People say- you are born as original, don’t die like a sham; you live just once, live like you want it; you are unique, do not try to be like others.
For some people it is easy to know what they exactly want. For some..not so. Question- why that’s so? Why it is so damn hard to be who you are? And to know who you want to be?
It’s good to be born special. Cause then you have different problems to solve! (stupid thought, I know)
Well, this weeks special- be special, unique, original- yourself. And find the ways to be like that- on your own!
There is no need for motivation if you don’t need or you not want anything. But in life- such a situation – is one in a million. Even if it’s better for you not to want anything.
The complex of things like needs, motives, aims and interests will make our behavior and will show the direction and intensity in which we are moving. But sometimes it gets to the point when we need a bigger amount of self motivation for things we are going after.
People say that motivation doesn’t stay for a long time. But we need to practice in it every day, just like for taking a shower. I would say- we need things big and worth enough to wait for them, to fight for them, and never give up, never quit and never stop wondering about them.
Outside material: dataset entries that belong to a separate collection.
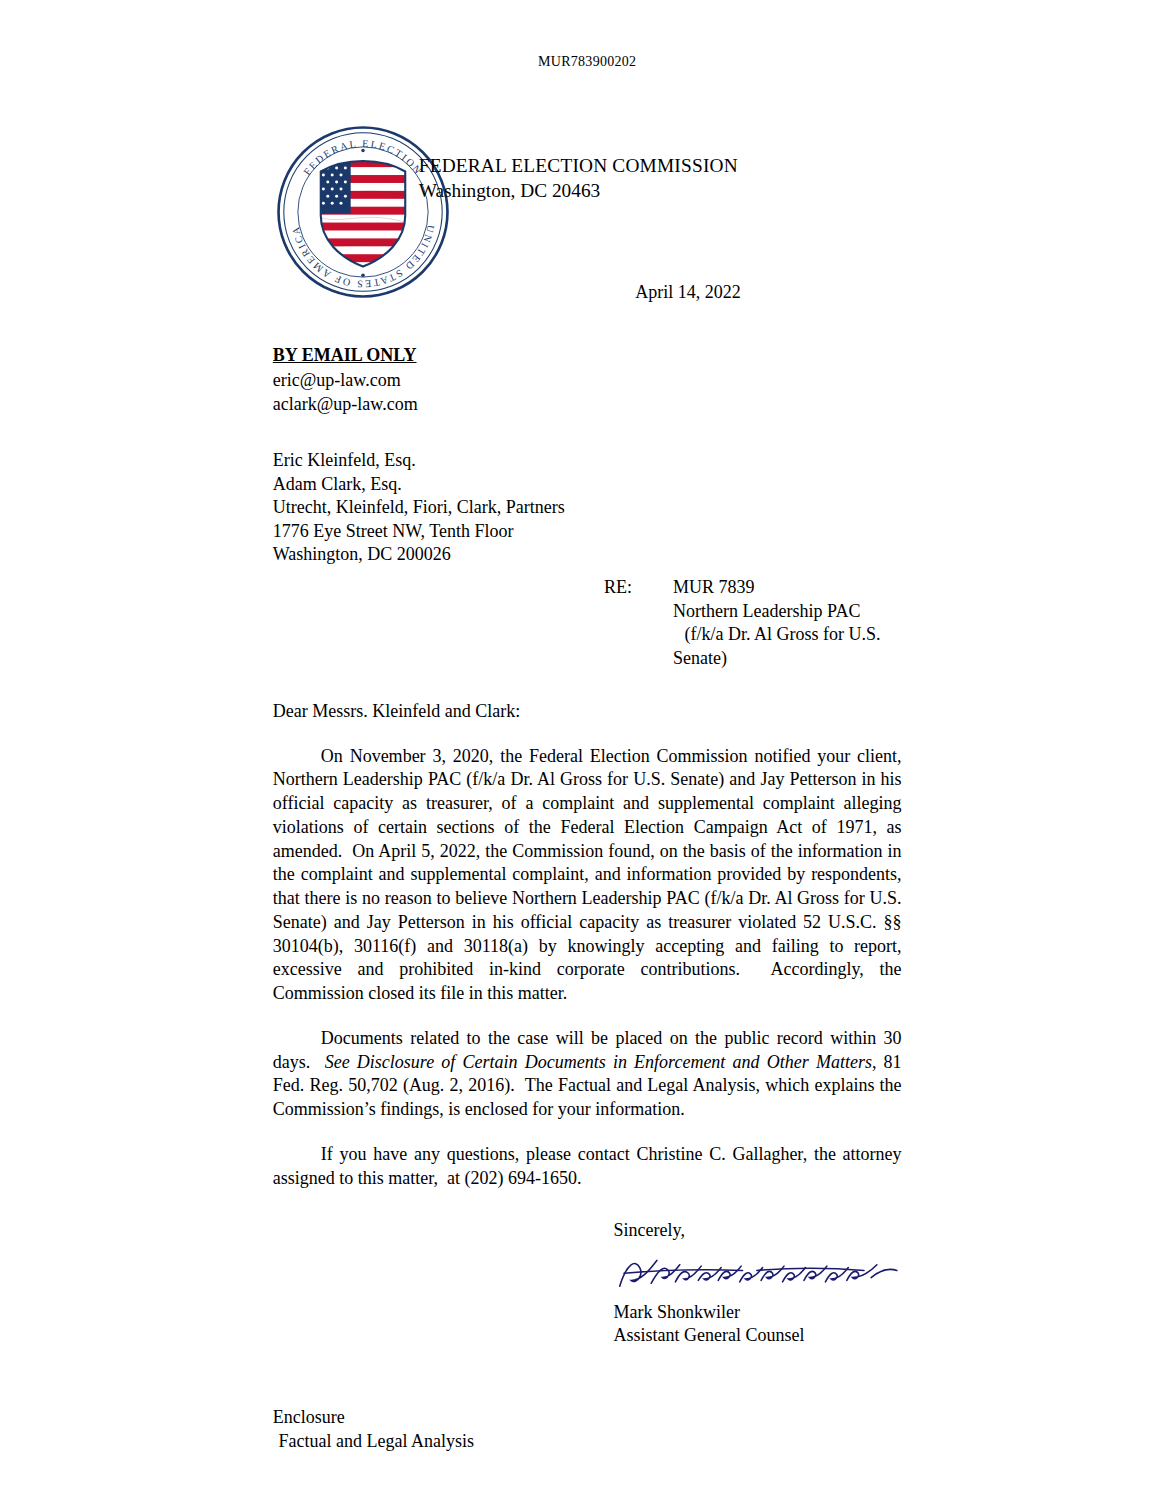MUR783900202
FEDERAL ELECTION UNITED STATES OF AMERICA
FEDERAL ELECTION COMMISSION
Washington, DC 20463
April 14, 2022
BY EMAIL ONLY
eric@up-law.com
aclark@up-law.com
Eric Kleinfeld, Esq.
Adam Clark, Esq.
Utrecht, Kleinfeld, Fiori, Clark, Partners
1776 Eye Street NW, Tenth Floor
Washington, DC 200026
RE:
MUR 7839
Northern Leadership PAC
(f/k/a Dr. Al Gross for U.S. Senate)
Dear Messrs. Kleinfeld and Clark:
On November 3, 2020, the Federal Election Commission notified your client, Northern Leadership PAC (f/k/a Dr. Al Gross for U.S. Senate) and Jay Petterson in his official capacity as treasurer, of a complaint and supplemental complaint alleging violations of certain sections of the Federal Election Campaign Act of 1971, as amended. On April 5, 2022, the Commission found, on the basis of the information in the complaint and supplemental complaint, and information provided by respondents, that there is no reason to believe Northern Leadership PAC (f/k/a Dr. Al Gross for U.S. Senate) and Jay Petterson in his official capacity as treasurer violated 52 U.S.C. §§ 30104(b), 30116(f) and 30118(a) by knowingly accepting and failing to report, excessive and prohibited in-kind corporate contributions. Accordingly, the Commission closed its file in this matter.
Documents related to the case will be placed on the public record within 30 days. See Disclosure of Certain Documents in Enforcement and Other Matters, 81 Fed. Reg. 50,702 (Aug. 2, 2016). The Factual and Legal Analysis, which explains the Commission’s findings, is enclosed for your information.
If you have any questions, please contact Christine C. Gallagher, the attorney assigned to this matter, at (202) 694-1650.
Sincerely,
Mark Shonkwiler
Assistant General Counsel
Enclosure
Factual and Legal Analysis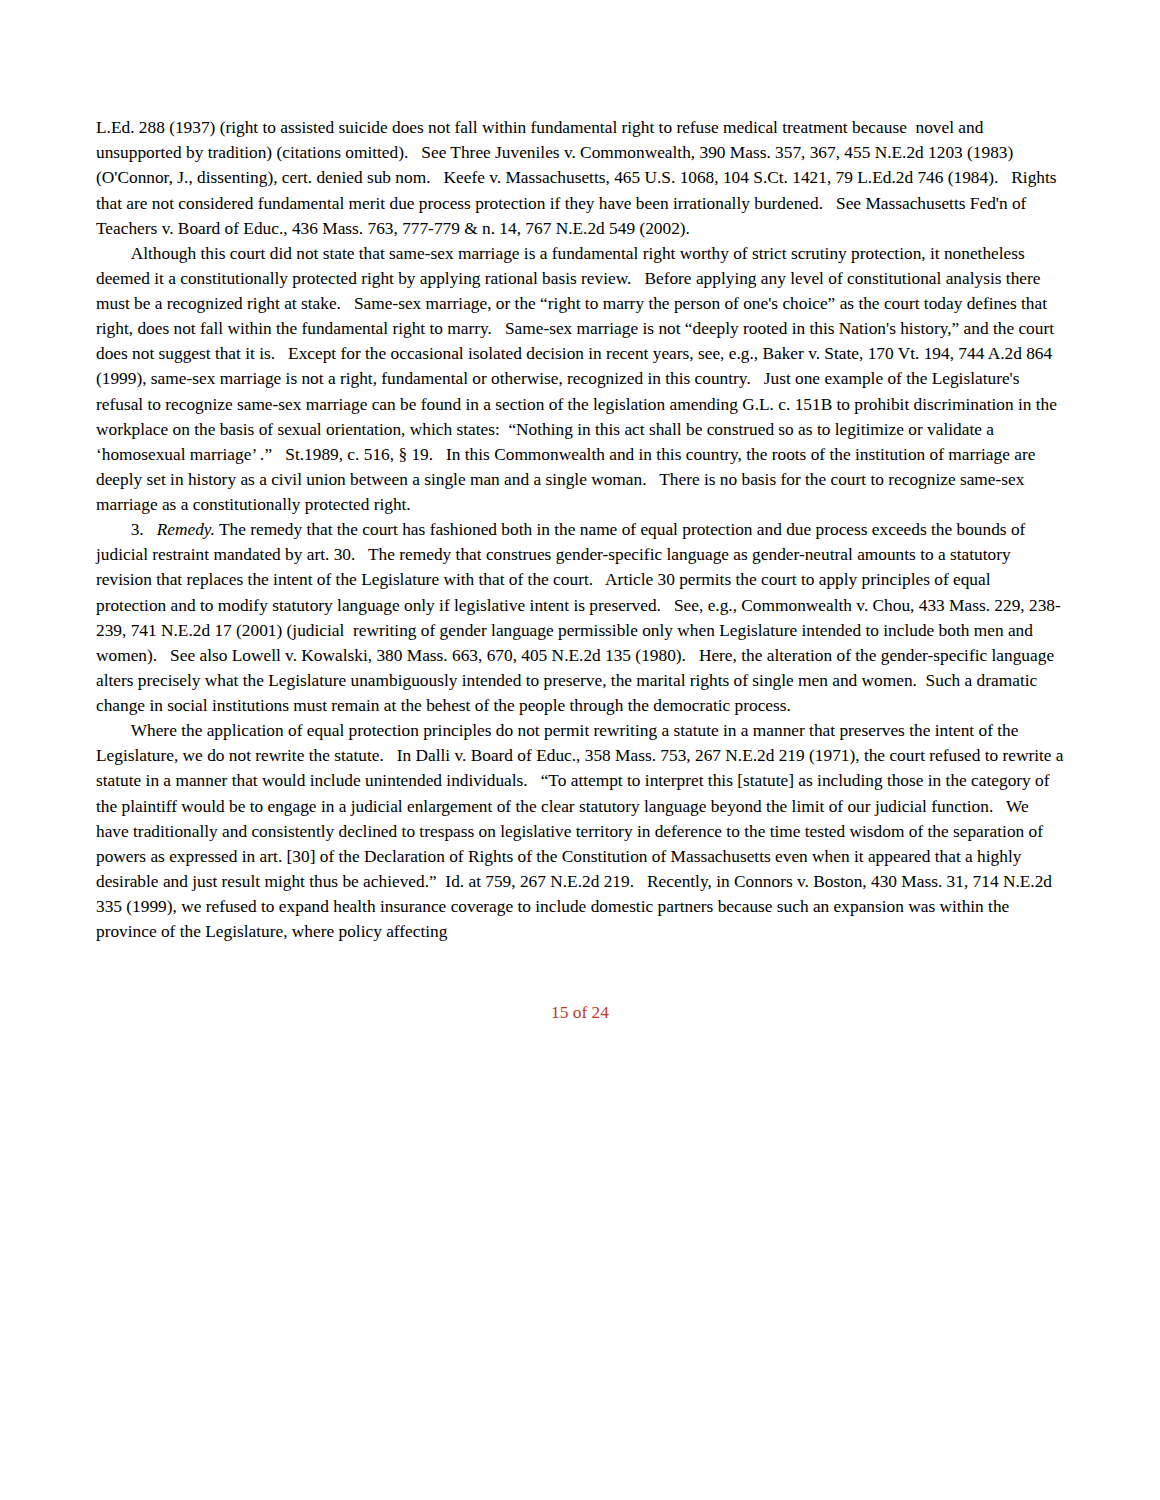L.Ed. 288 (1937) (right to assisted suicide does not fall within fundamental right to refuse medical treatment because novel and unsupported by tradition) (citations omitted). See Three Juveniles v. Commonwealth, 390 Mass. 357, 367, 455 N.E.2d 1203 (1983) (O'Connor, J., dissenting), cert. denied sub nom. Keefe v. Massachusetts, 465 U.S. 1068, 104 S.Ct. 1421, 79 L.Ed.2d 746 (1984). Rights that are not considered fundamental merit due process protection if they have been irrationally burdened. See Massachusetts Fed'n of Teachers v. Board of Educ., 436 Mass. 763, 777-779 & n. 14, 767 N.E.2d 549 (2002).
Although this court did not state that same-sex marriage is a fundamental right worthy of strict scrutiny protection, it nonetheless deemed it a constitutionally protected right by applying rational basis review. Before applying any level of constitutional analysis there must be a recognized right at stake. Same-sex marriage, or the “right to marry the person of one's choice” as the court today defines that right, does not fall within the fundamental right to marry. Same-sex marriage is not “deeply rooted in this Nation's history,” and the court does not suggest that it is. Except for the occasional isolated decision in recent years, see, e.g., Baker v. State, 170 Vt. 194, 744 A.2d 864 (1999), same-sex marriage is not a right, fundamental or otherwise, recognized in this country. Just one example of the Legislature's refusal to recognize same-sex marriage can be found in a section of the legislation amending G.L. c. 151B to prohibit discrimination in the workplace on the basis of sexual orientation, which states: “Nothing in this act shall be construed so as to legitimize or validate a ‘homosexual marriage’ .” St.1989, c. 516, § 19. In this Commonwealth and in this country, the roots of the institution of marriage are deeply set in history as a civil union between a single man and a single woman. There is no basis for the court to recognize same-sex marriage as a constitutionally protected right.
3. Remedy. The remedy that the court has fashioned both in the name of equal protection and due process exceeds the bounds of judicial restraint mandated by art. 30. The remedy that construes gender-specific language as gender-neutral amounts to a statutory revision that replaces the intent of the Legislature with that of the court. Article 30 permits the court to apply principles of equal protection and to modify statutory language only if legislative intent is preserved. See, e.g., Commonwealth v. Chou, 433 Mass. 229, 238-239, 741 N.E.2d 17 (2001) (judicial rewriting of gender language permissible only when Legislature intended to include both men and women). See also Lowell v. Kowalski, 380 Mass. 663, 670, 405 N.E.2d 135 (1980). Here, the alteration of the gender-specific language alters precisely what the Legislature unambiguously intended to preserve, the marital rights of single men and women. Such a dramatic change in social institutions must remain at the behest of the people through the democratic process.
Where the application of equal protection principles do not permit rewriting a statute in a manner that preserves the intent of the Legislature, we do not rewrite the statute. In Dalli v. Board of Educ., 358 Mass. 753, 267 N.E.2d 219 (1971), the court refused to rewrite a statute in a manner that would include unintended individuals. “To attempt to interpret this [statute] as including those in the category of the plaintiff would be to engage in a judicial enlargement of the clear statutory language beyond the limit of our judicial function. We have traditionally and consistently declined to trespass on legislative territory in deference to the time tested wisdom of the separation of powers as expressed in art. [30] of the Declaration of Rights of the Constitution of Massachusetts even when it appeared that a highly desirable and just result might thus be achieved.” Id. at 759, 267 N.E.2d 219. Recently, in Connors v. Boston, 430 Mass. 31, 714 N.E.2d 335 (1999), we refused to expand health insurance coverage to include domestic partners because such an expansion was within the province of the Legislature, where policy affecting
15 of 24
At this point in my life, I’m stuck.. and searching for self motivation. And here is one good thought I found which helps. At least for a while and gives a different view.
“It is good to be pleased with things you belong, but never be pleased with what you are.”J. Mackintosh
So.. if I do know what I want, I have set a goal, I’m taking some kind of action, but I still haven’t accomplished the aim, I need to be thankful for the time I have for myself and self development. Waiting is definitely hard. But I know that I can’t quit so easily. It’s just a beginning.
Learn how to use Skype. Learn to use microwave. Learn to read, to speak etc. It’s all for good, definitely, no doubt.
Is it possible to learn to let people go? Or is it just time who makes everything in balance again?
It is hard- that’s for sure. And when you let someone go, there is a place for someone new. But does anyone asks if I want that? Why isn’t it possible to get all the good stuff without leaving any behind?
Well, I would say there are two ways in my mind at this moment. One is to fight for the wanted and find new ways to work it out and solve the problem. Do whatever it takes to keep on going with the best ( as one good friend say’s- That’s the spirit). Or just let time to do what it does, to get used to the situation and just remember the things they were used to be.
So basically it’s not about learning to let someone go. It’s about choosing how you will live your life further, how you will deal with the new situation- sad and frustrated about all, or trying to find the ways for working things out on a whole new level!
What is so special about hugs?
They always are for free
They show that you are someones
They make you feel secure
They show care
They help you trough sadness
They are with you in good times
They make you feel not alone
Hugs make an understanding feeling
With hug you are never alone
It means that you are special
No matter what- big
Hugs don’t care about origin
But the best thing about hugs
It’s all about friendship
Amazing simple thing
Well, probably this is one of the days when I feel messed up for all 100%.
From outside we can be like “golden pieces”- intelligent, good looking, calm, unshakable, happy, brave, whatever we or the world want to see.
But in inside- it’s like a real mess. Millions of things are standing in a row to be changed, removed or even deleted. But how? Even if there is an answer. It’s so damn hard. And when you have solved one stupid problem in yourself, seems like thousands are waiting to show themselves shouting out and laughing- “Hey! See me? Do you see me? Here I am! Hey! I’m talking to you. Catch me if you can! Solve me if you can! I’m strong.We all are strong.”
All this together is too much for one person. And I don’t even know what would be better- to wish for a night when you forget everything and wake up like a newborn child with chance to start a new life, or just rent a bunch of instruments to fight with for life which is given.
For this moment I think I would be really happy if I could smile about good things, don’t worry about things which can be changed, and over all- if I could think less or at least about things which are worth to think about. And of course if I could take any kind of action. Less talking.